[SOURCE DATA]
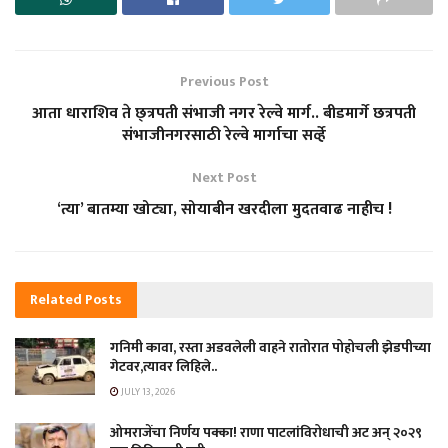
Previous Post
आता धाराशिव ते छ्त्रपती संभाजी नगर रेल्वे मार्ग.. बीडमार्गे छत्रपती
संभाजीनगरसाठी रेल्वे मार्गाचा सर्व्हे
Next Post
‘त्या’ बातम्या खोट्या, सोयाबीन खरदीला मुदतवाढ नाहीच !
Related
Posts
गनिमी कावा, रस्ता अडवलेली वाहने रातोरात पोहोचली झेडपीच्या
गेटवर,त्यावर लिहिले..
JULY 13, 2026
ओमराजेंचा निर्णय पक्का! राणा पाटलांविरोधाची अट अन् २०२९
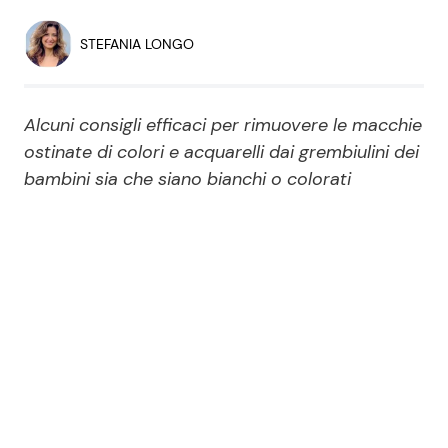
Economia
Fiction e Serie TV
STEFANIA LONGO
Persone Scomparse
Programmi TV
Alcuni consigli efficaci per rimuovere le macchie
Politica
Reality e Talent
ostinate di colori e acquarelli dai grembiulini dei
bambini sia che siano bianchi o colorati
Soap Opera
ShowBiz
Social News
News Cinema
News dal mondo
News Musica
News Spettacolo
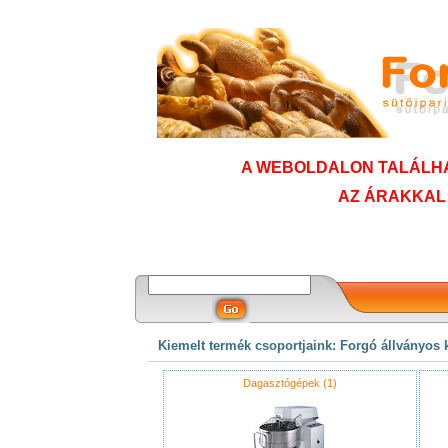
A WEBOLDALON TALÁLHA
AZ ÁRAKKAL
Kiemelt termék csoportjaink: Forgó állványo
Dagasztógépek (1)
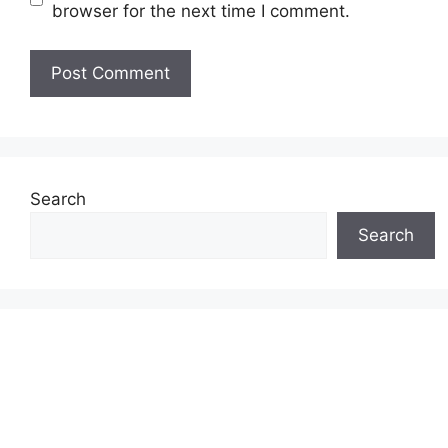
browser for the next time I comment.
Search
Search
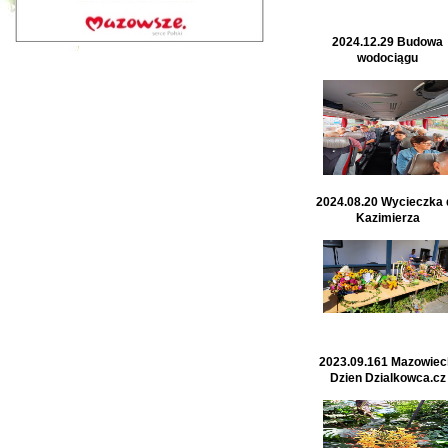
2024.12.29 Budowa
wodociągu
2024.08.20 Wycieczka 
Kazimierza
2023.09.161 Mazowiec
Dzien Dzialkowca.cz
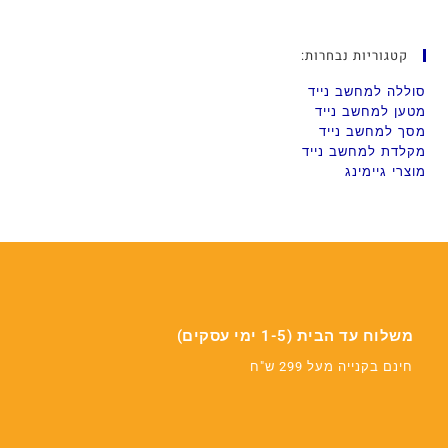
קטגוריות נבחרות:
סוללה למחשב נייד
מטען למחשב נייד
מסך למחשב נייד
מקלדת למחשב נייד
מוצרי גיימינג
משלוח עד הבית (1-5 ימי עסקים)
חינם בקנייה מעל 299 ש"ח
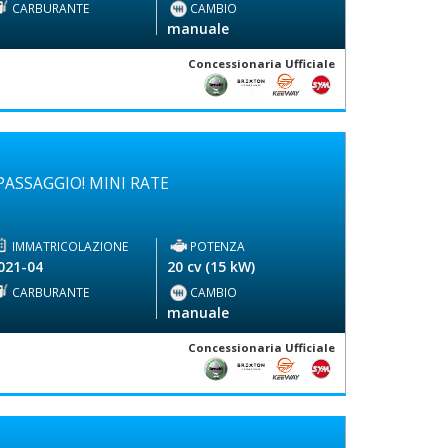
CARBURANTE
CAMBIO
-
manuale
Concessionaria Ufficiale
ASSAGGIO! MINI RATE
IMMATRICOLAZIONE
POTENZA
021-04
20 cv (15 kW)
CARBURANTE
CAMBIO
-
manuale
Concessionaria Ufficiale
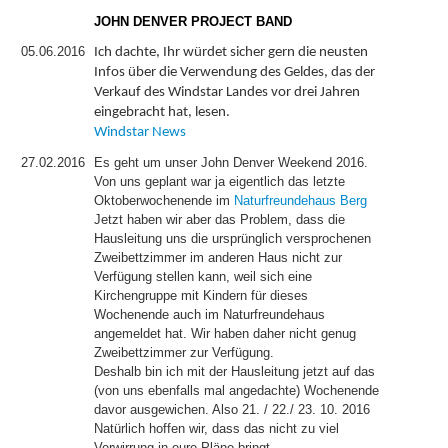
JOHN DENVER PROJECT BAND
05.06.2016
Ich dachte, Ihr würdet sicher gern die neusten
Infos über die Verwendung des Geldes, das der
Verkauf des Windstar Landes vor drei Jahren
eingebracht hat, lesen.
Windstar News
27.02.2016
Es geht um unser John Denver Weekend 2016.
Von uns geplant war ja eigentlich das letzte
Oktoberwochenende im
Naturfreundehaus Berg
Jetzt haben wir aber das Problem, dass die
Hausleitung uns die ursprünglich versprochenen
Zweibettzimmer im anderen Haus nicht zur
Verfügung stellen kann, weil sich eine
Kirchengruppe mit Kindern für dieses
Wochenende auch im Naturfreundehaus
angemeldet hat. Wir haben daher nicht genug
Zweibettzimmer zur Verfügung.
Deshalb bin ich mit der Hausleitung jetzt auf das
(von uns ebenfalls mal angedachte) Wochenende
davor ausgewichen. Also 21. / 22./ 23. 10. 2016
Natürlich hoffen wir, dass das nicht zu viel
Verwirrung in eure Pläne bringt.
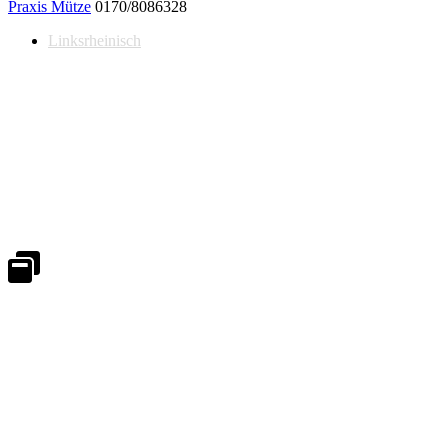
Praxis Mütze
0170/8086328
Linksrheinisch
Notdienst 24/7
0171 5233099
An Wochenenden und Feiertagen bitte die Bandansagen beachten.
Notdienstplan
Kernzeiten für Termine
Mo - Fr 08:30 - 18:00 Uhr
Sa 08:30 - 13:00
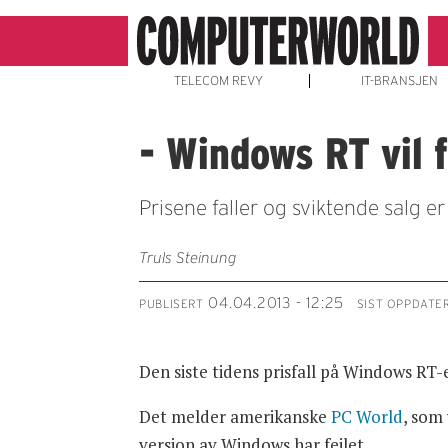
TELECOM REVY
IT-BRANSJEN
- Windows RT vil 
Prisene faller og sviktende salg er
Truls Steinung
04.04.2013 - 12:25
PUBLISERT
SIST OPPDATE
Den siste tidens prisfall på Windows RT-
Det melder amerikanske
PC World
, som
versjon av Windows har feilet.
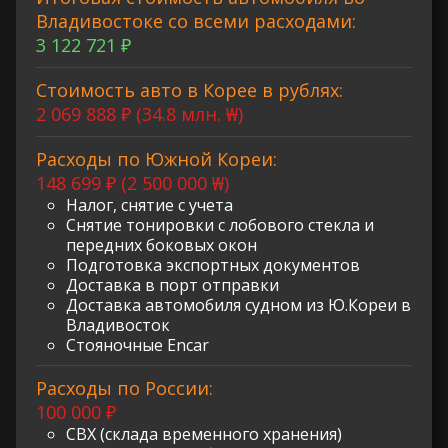
Владивостоке со всеми расходами:
3 122 721 ₽
Стоимость авто в Корее в рублях:
2 069 888 ₽ (34.8 млн. ₩)
Расходы по Южной Кореи:
148 699 ₽ (2 500 000 ₩)
Налог, снятие с учета
Снятие тонировки с лобового стекла и
передних боковых окон
Подготовка экспортных документов
Доставка в порт отправки
Доставка автомобиля судном из Ю.Кореи в
Владивосток
Стояночные Encar
Расходы по России:
100 000 ₽
СВХ (склада временного хранения)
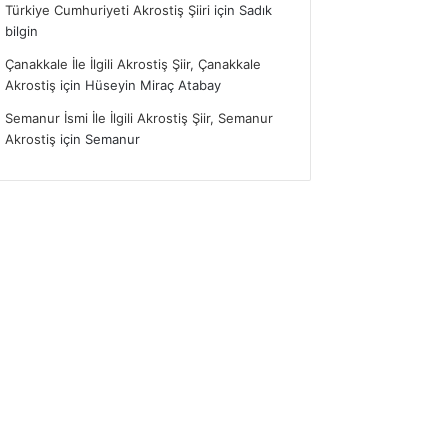
Türkiye Cumhuriyeti Akrostiş Şiiri
için
Sadık
bilgin
Çanakkale İle İlgili Akrostiş Şiir, Çanakkale
Akrostiş
için
Hüseyin Miraç Atabay
Semanur İsmi İle İlgili Akrostiş Şiir, Semanur
Akrostiş
için
Semanur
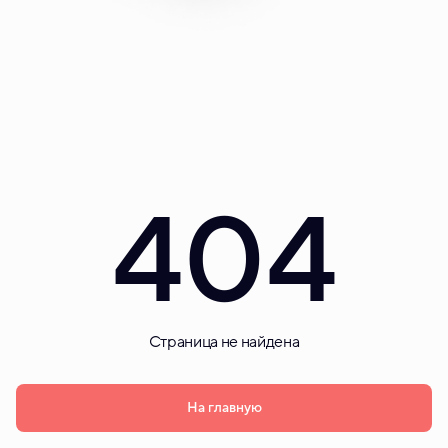
404
Страница не найдена
На главную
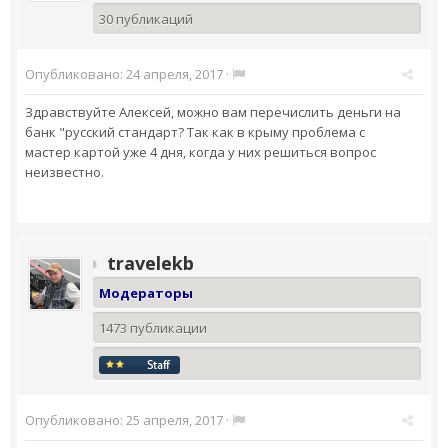
30 публикаций
Опубликовано:
24 апреля, 2017
·
Здравствуйте Алексей, можно вам перечислить деньги на
банк "русский стандарт? Так как в крыму проблема с
мастер картой уже 4 дня, когда у них решиться вопрос
неизвестно.
travelekb
Модераторы
1473 публикации
Опубликовано:
25 апреля, 2017
·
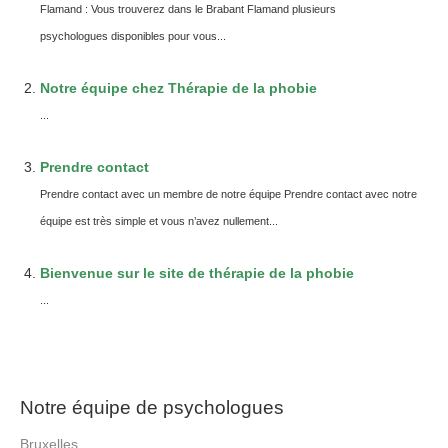
Flamand : Vous trouverez dans le Brabant Flamand plusieurs
psychologues disponibles pour vous...
Notre équipe chez Thérapie de la phobie
...
Prendre contact
Prendre contact avec un membre de notre équipe Prendre contact avec notre
équipe est très simple et vous n’avez nullement...
Bienvenue sur le site de thérapie de la phobie
...
Notre équipe de psychologues
Bruxelles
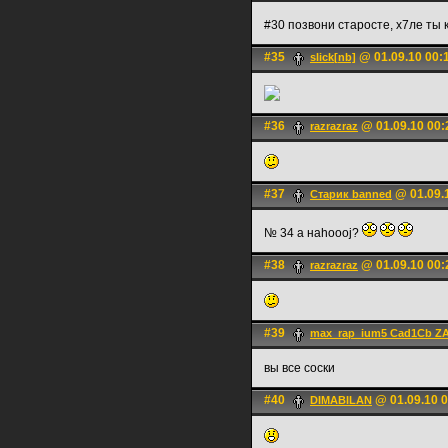
#30 позвони старосте, х7ле ты 
#35
@ 01.09.10 00:
slick[nb]
#36
@ 01.09.10 00:
razrazraz
#37
@ 01.09.
Старик banned
№ 34 а наhoooj?
#38
@ 01.09.10 00:
razrazraz
#39
max_rap_ium5 Cad1Cb Z
вы все соски
#40
@ 01.09.10 0
DIMABILAN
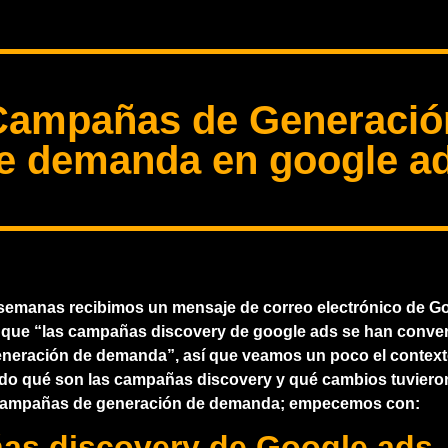
Campañas de Generació
e demanda en google a
semanas recibimos un mensaje de correo electrónico de G
 que “las campañas discovery de google ads se han conver
eración de demanda”, así que veamos un poco el contexto
ndo qué son las campañas discovery y qué cambios tuviero
 campañas de generación de demanda; empecemos con:
s discovery de Google ads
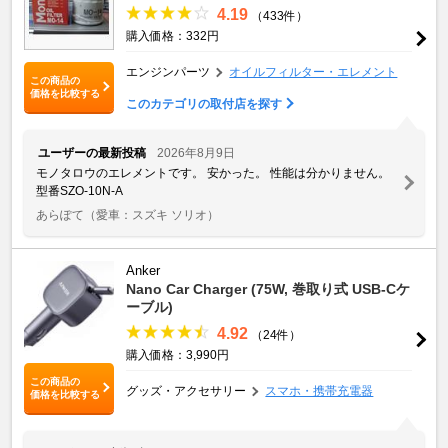
4.19
（433件）
購入価格：332円
エンジンパーツ
オイルフィルター・エレメント
この商品の
価格を比較する
このカテゴリの取付店を探す
ユーザーの最新投稿
2026年8月9日
モノタロウのエレメントです。 安かった。 性能は分かりません。
型番SZO-10N-A
あらぽて
（愛車：スズキ ソリオ）
Anker
Nano Car Charger (75W, 巻取り式 USB-Cケ
ーブル)
4.92
（24件）
購入価格：3,990円
この商品の
グッズ・アクセサリー
スマホ・携帯充電器
価格を比較する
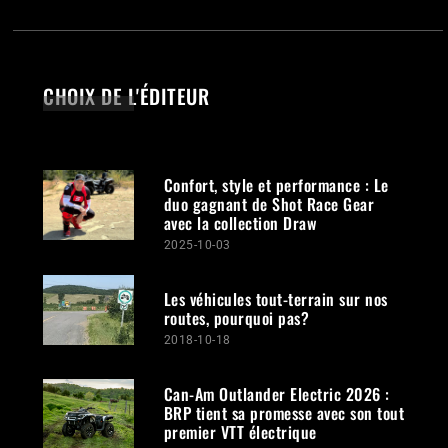
CHOIX DE L'ÉDITEUR
Confort, style et performance : Le
duo gagnant de Shot Race Gear
avec la collection Draw
2025-10-03
Les véhicules tout-terrain sur nos
routes, pourquoi pas?
2018-10-18
Can-Am Outlander Electric 2026 :
BRP tient sa promesse avec son tout
premier VTT électrique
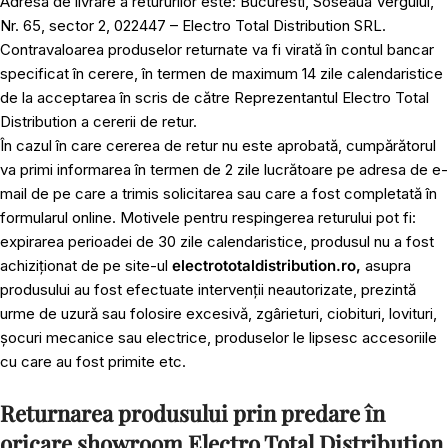
Adresa de livrare a retururilor este: Bucuresti, Soseaua Vergului,
Nr. 65, sector 2, 022447 – Electro Total Distribution SRL.
Contravaloarea produselor returnate va fi virată în contul bancar
specificat în cerere, în termen de maximum 14 zile calendaristice
de la acceptarea în scris de către Reprezentantul Electro Total
Distribution a cererii de retur.
În cazul în care cererea de retur nu este aprobată, cumpărătorul
va primi informarea în termen de 2 zile lucrătoare pe adresa de e-
mail de pe care a trimis solicitarea sau care a fost completată în
formularul online. Motivele pentru respingerea returului pot fi:
expirarea perioadei de 30 zile calendaristice, produsul nu a fost
achiziționat de pe site-ul
electrototaldistribution.ro,
asupra
produsului au fost efectuate intervenții neautorizate, prezintă
urme de uzură sau folosire excesivă, zgârieturi, ciobituri, lovituri,
șocuri mecanice sau electrice, produselor le lipsesc accesoriile
cu care au fost primite etc.
Returnarea produsului prin predare în
oricare showroom Electro Total Distribution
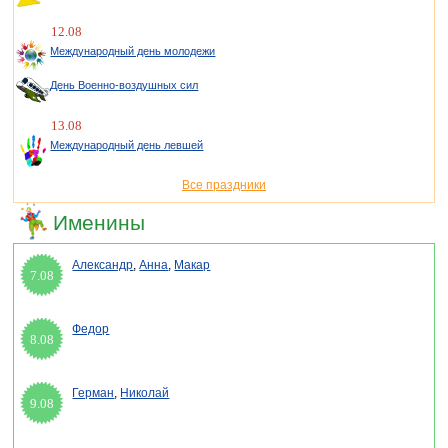
12.08
Международный день молодежи
День Военно-воздушных сил
13.08
Международный день левшей
Все праздники
Именины
Александр
,
Анна
,
Макар
7.08
Федор
8.08
Герман
,
Николай
9.08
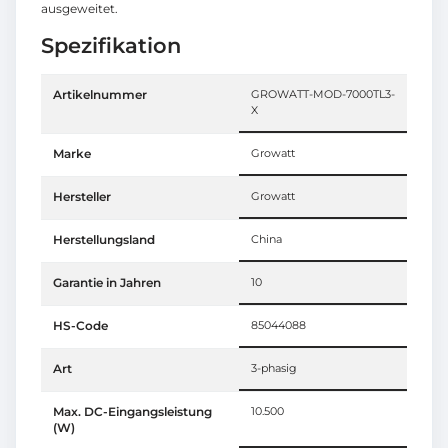
ausgeweitet.
Spezifikation
Artikelnummer
GROWATT-MOD-7000TL3-
X
Marke
Growatt
Hersteller
Growatt
Herstellungsland
China
Garantie in Jahren
10
HS-Code
85044088
Art
3-phasig
Max. DC-Eingangsleistung
10.500
(W)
[/SOURCE DATA]
Using the material above, count the lines containing the word "Расходы". Reply with the number alone.

2